A painting I created for my friend.
A few years ago, I received a birth announcement from a good friend with a darling photo of a newborn. It was also a death announcement. This sweet infant only lived a few short moments as her complications were too great.
At the same time I was going through a hard time in my life. Suddenly, my own trials and heartaches seemed very small in comparison.
Sometimes I gather words, other times I gather art supplies . . . and then I let my heart bleed on either canvas or journal. This time I decided to pick up my watercolors and create something for my friend. With each stroke of the paintbrush, and each line of my pen, I thought a lot about the different trials people are faced with. I thought about my friend, I thought about eternity, and children, and life. These are questions that conjure within me usually while I am deep into the trees and mountains, far removed from people. But at the time, I was living in the desert and I felt trapped, both mentally and physically. I realized I was living day to day, without stepping back and looking at the majestic view before me. Even if that view was of rocks, sand, and prickly plants.

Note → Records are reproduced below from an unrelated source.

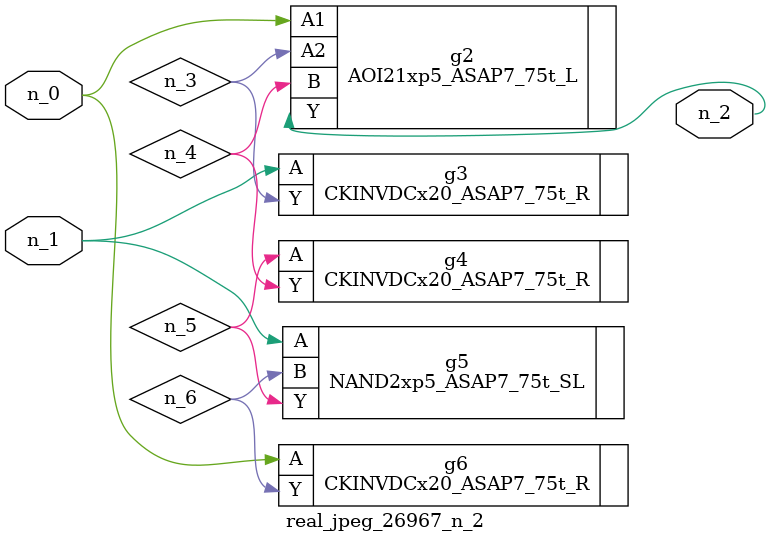
<source format=v>
module real_jpeg_26967_n_2 (n_1, n_0, n_2);

input n_1;
input n_0;

output n_2;

wire n_5;
wire n_4;
wire n_6;
wire n_3;

AOI21xp5_ASAP7_75t_L g2 ( 
.A1(n_0),
.A2(n_3),
.B(n_4),
.Y(n_2)
);

CKINVDCx20_ASAP7_75t_R g6 ( 
.A(n_0),
.Y(n_6)
);

CKINVDCx20_ASAP7_75t_R g3 ( 
.A(n_1),
.Y(n_3)
);

NAND2xp5_ASAP7_75t_SL g5 ( 
.A(n_1),
.B(n_6),
.Y(n_5)
);

CKINVDCx20_ASAP7_75t_R g4 ( 
.A(n_5),
.Y(n_4)
);


endmodule
</source>
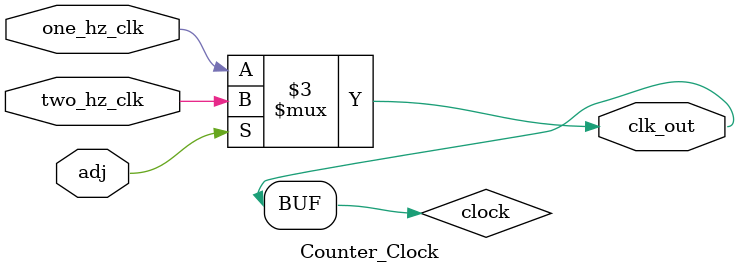
<source format=v>
`timescale 1ns / 1ps
module Counter_Clock(
    input one_hz_clk,
    input two_hz_clk,
    input adj,
    output clk_out
    );
	 
reg clock;

assign clk_out = clock;

always @ *
begin
	if (adj)
	begin
		clock = two_hz_clk;
	end
	
	else
	begin
		clock = one_hz_clk;
	end
end

endmodule

</source>
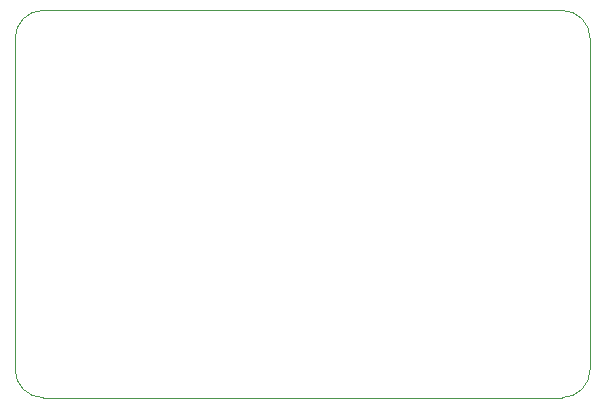
<source format=gbr>
%TF.GenerationSoftware,KiCad,Pcbnew,(6.0.0)*%
%TF.CreationDate,2022-11-12T11:45:22+03:00*%
%TF.ProjectId,RoBEC,526f4245-432e-46b6-9963-61645f706362,rev?*%
%TF.SameCoordinates,Original*%
%TF.FileFunction,Profile,NP*%
%FSLAX46Y46*%
G04 Gerber Fmt 4.6, Leading zero omitted, Abs format (unit mm)*
G04 Created by KiCad (PCBNEW (6.0.0)) date 2022-11-12 11:45:22*
%MOMM*%
%LPD*%
G01*
G04 APERTURE LIST*
%TA.AperFunction,Profile*%
%ADD10C,0.100000*%
%TD*%
G04 APERTURE END LIST*
D10*
X132662500Y-117605000D02*
X176562500Y-117605000D01*
X178962500Y-87205000D02*
G75*
G03*
X176562500Y-84805000I-2400001J-1D01*
G01*
X178962500Y-115205000D02*
X178962500Y-87205000D01*
X176562500Y-117605000D02*
G75*
G03*
X178962500Y-115205000I-1J2400001D01*
G01*
X176562500Y-84805000D02*
X132662500Y-84805000D01*
X132662500Y-84805000D02*
G75*
G03*
X130262500Y-87205000I1J-2400001D01*
G01*
X130262500Y-115205000D02*
G75*
G03*
X132662500Y-117605000I2400001J1D01*
G01*
X130262500Y-87205000D02*
X130262500Y-115205000D01*
M02*

</source>
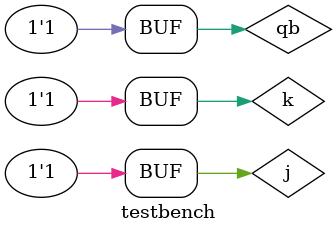
<source format=v>
module JK(j,k,qb,q,t);
input j;
input k;
input qb;
output q;
output t;

wire q1,q2;

nand na1(q1,k,qb);
nand na2(q2,j,(~qb));
nand na3(t,q1,qb);
nand na4(q,q2,t);

endmodule

module testbench();
reg j,k,qb;
wire q,t;

JK f1(j,k,qb,q,t);

initial
begin

$monitor("Q[1] = %b : J = %b : K = %b : Q = %b : Q` = %b",qb,j,k,q,t);
$dumpfile("jk.vcd");
$dumpvars;

qb = 1'b0;
j = 1'b0 ; k = 1'b0 ; #5 
j = 1'b0 ; k = 1'b1 ; #5 
j = 1'b1 ; k = 1'b0 ; #5 
j = 1'b1 ; k = 1'b1 ; #5 
j = 1'b1 ; k = 1'b1 ; #5
qb = 1'b1;
j = 1'b0 ; k = 1'b0 ; #5 
j = 1'b0 ; k = 1'b1 ; #5 
j = 1'b1 ; k = 1'b0 ; #5 
j = 1'b1 ; k = 1'b1 ; #5 
j = 1'b1 ; k = 1'b1 ; #5
j = 1'b1 ; k = 1'b1 ;

end
endmodule

</source>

Because I am a lover of literature, I dwelled on the words I wanted to use in this painting for a long time. I asked myself, what would comfort me? Finally, I sketched in “Life and Love are Eternal.” Because, well, I think that they are.
I framed the painting, then sent if off with a sympathy card. My friend contacted me and told me that it brought tears to her eyes when she opened it.
A couple years after this experience, I received another birth announcement from my same friend. I was thrilled to see that through her dark clouds she was able to get pregnant again. Along with the announcement, she enclosed a note that reads. “I had struggled forever with what to put on my baby’s headstone. I wanted something positive and pretty. I used your words. So, thank you again for your painting and words. They will forever be on her headstone and I’ll forever remember your kindness.”
I am honored to have inspired words for a headstone.
p.s. I asked my friend if I could write about this before I posted it.